Unfortunately, TRW's demodulator chip didn't follow the pattern -- it was only about 40 percent RAM. That meant about 125,000 instances of flip-flops, making the design far too large for the place and route tools. The TRW designers found that they would have to do a hierarchical place and route of individual blocks, and then wire the blocks together in a separate step. Each of the blocks would be a little ASIC in its own right, synthesized, clock and BIST inserted, placed and routed in isolation.
This approach caused one of the few surprises in the design flow. While the place and route tools were fine with a hierarchical design, the BIST insertion tool worked on a flattened netlist. This caused severe routing problems after the BIST circuitry had been inserted. The team eventually acquired a BIST insertion tool that could handle the design in a hierarchical manner.
The approach also put some tight constraints on the layout of the individual blocks. They had to be small enough to make timing closure practical, yet large enough so that each block could be a relatively self-contained function, minimizing bandwidth to other blocks. This helped both with the Aptix emulation and with the process of wiring the blocks together in the global route.
To make sure that the global routing didn't mess up the block-level timing closure too much, each block's inputs and outputs were registered, making its timing relatively independent of the rest of the chip.
Finally, curiously enough, each block had to be kept nearly square. In the four-metal process, the router, as you would expect,used two layers for X routes and two layers for Y routes. If the block's aspect ratio diverged too far from square, two of the routing layers would be
underutilized and two would become congested.
A moral at the end
When the dust cleared, TRW had completed the 10 ASICs in the payload in 19 months,with first-time success on each chip. A good deal of the credit can be given to the close working relationship between design team and ASIC vendor, and to the highly rigorous, system-down
verification methodology that the team employed from the beginning. But another point is worth making.

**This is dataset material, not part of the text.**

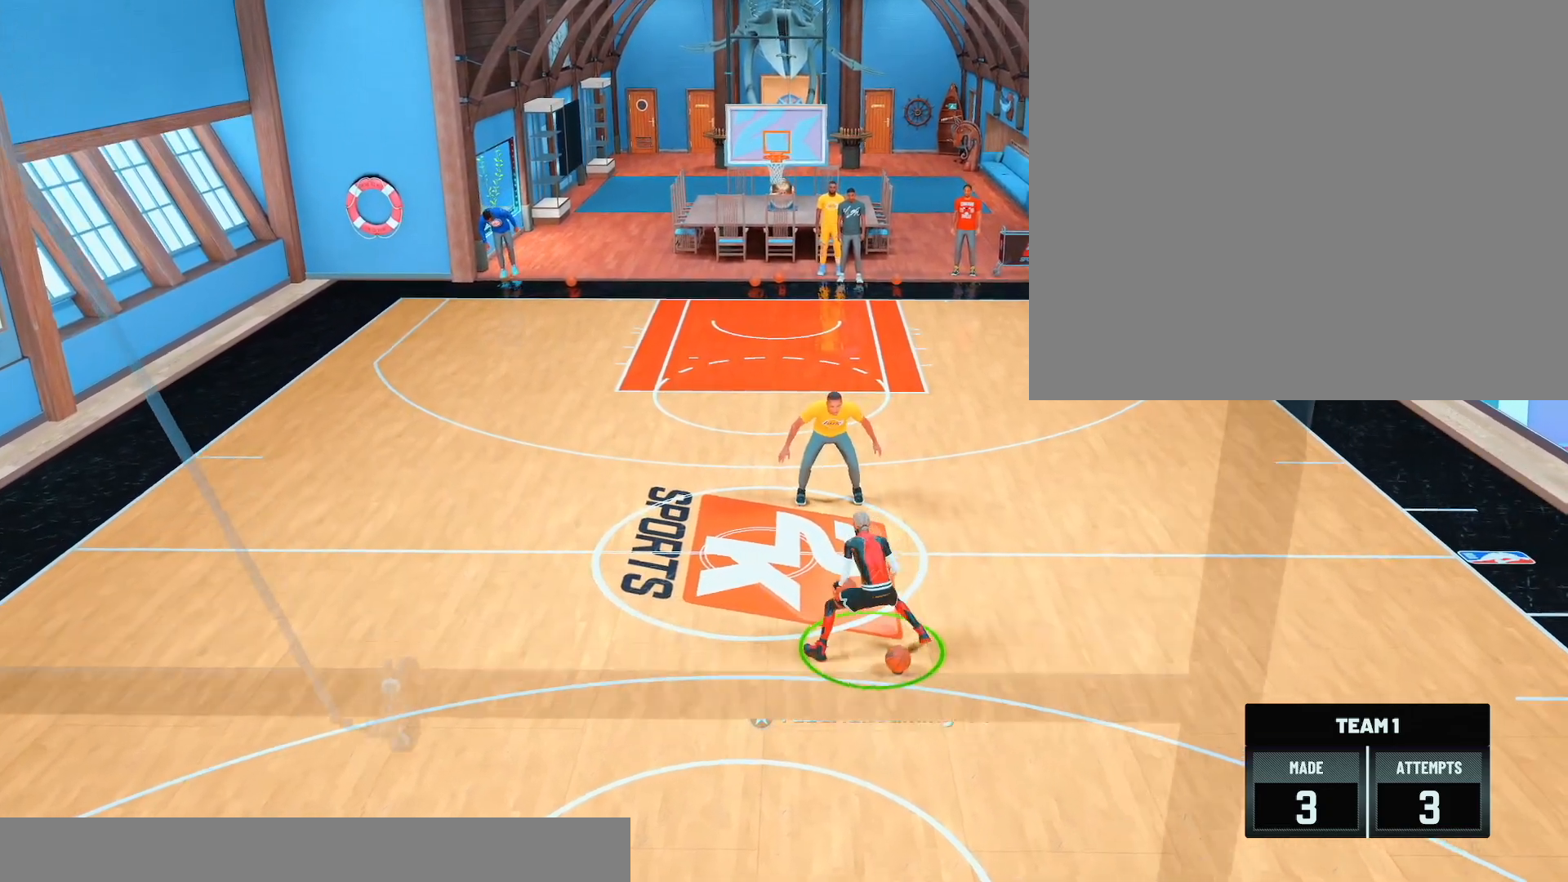
{"buttons": [], "left_stick": "center", "right_stick": "center", "events": [[200, "right_stick", "up-right"], [317, "right_stick", "center"]]}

Given the complexity of the total payload design and the size of the multicompany, multidisciplinary design team, the effort was highly structured from day one. The
design started with formal requirements that flowed down the process as the system was partitioned,implemented and verified. To some designers,this is a characteristically “military” kind of design culture. But the experience at TRW underlines that such formal structure is not particular to any industry or community: It is simply necessary for first-time success on designs of such complexity.